Pub Date: Aug. 26th, 2004
ISBN: 0-446-53154-5

Second-novelist Jaffe (Thief of Words, 2003) offers a rather ordinary romance about an affair between a New York artist and a married woman who was once an actress.

Tug, who teaches at Pratt and makes urban collages, is in a lull in his career and love life when the show of Leonardo drawings at the Metropolitan Museum spurs him to apply for an arts fellowship to refresh his skills and find new sources of inspiration. Within days at Limespring, an artists’ colony in Virginia, his new focus becomes a couple of horses in the nearby fields, and, conveniently, the attractive blond who owns them. Alyssa is a drama teacher at a private school in Washington, DC, who spends summers at Finally Farm. She is usually on her own, since her boring husband Darryl hates the farm and the Limespring colonists and prefers staying in Washington. Their daughter Roz is in Chicago. Each year, Alyssa volunteers to produce Limespring’s summer “Follies,” and the theme this time is “Arabian Nights.” Even before rehearsals begin, Tug is spending every morning at Finally Farm learning about horses from Alyssa.
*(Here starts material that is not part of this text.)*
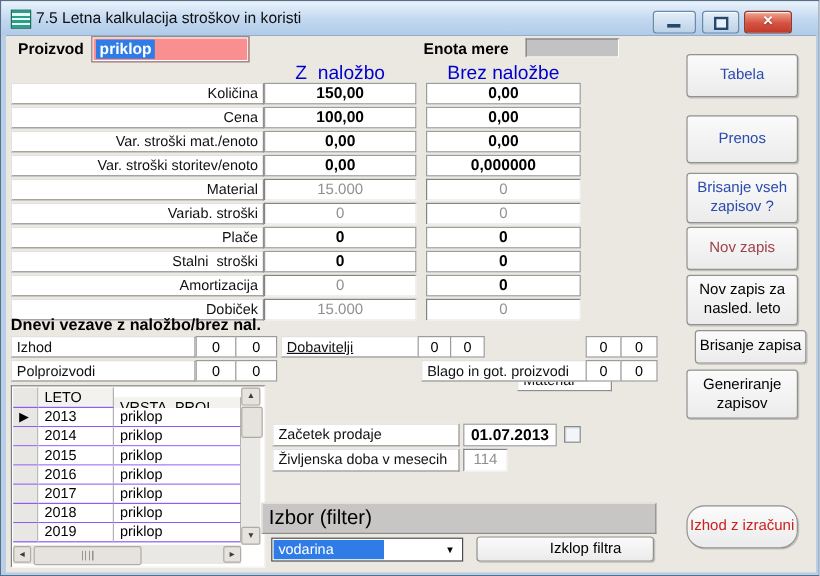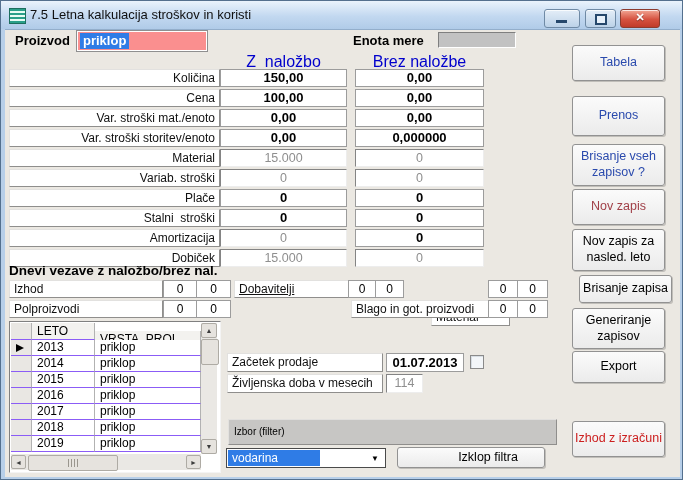"Export" div.pushbtn { html: <div>Export</div> -> none }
By the summer solstice, when the Follies are performed, the two are so obviously smitten that Alyssa’s husband suspects an affair, though they haven’t even kissed. Darryl delivers an ultimatum to Alyssa: No Tug or no farm. After much push-pull, Tug and Alyssa finally begin a passionate affair, presented with sensual detail against a summertime arts-colony backdrop. After Tug is called back to New York to set up a show, Alyssa has a riding accident and is hospitalized with a shredded liver, husband and daughter at her side. Tug returns, setting off further fireworks, and at last he learns from Darryl the secret tragedy that makes Alyssa hold on to the farm above all else.

Nothing special except for the Blue Ridge mountain setting, rendered with appealing sensuous detail.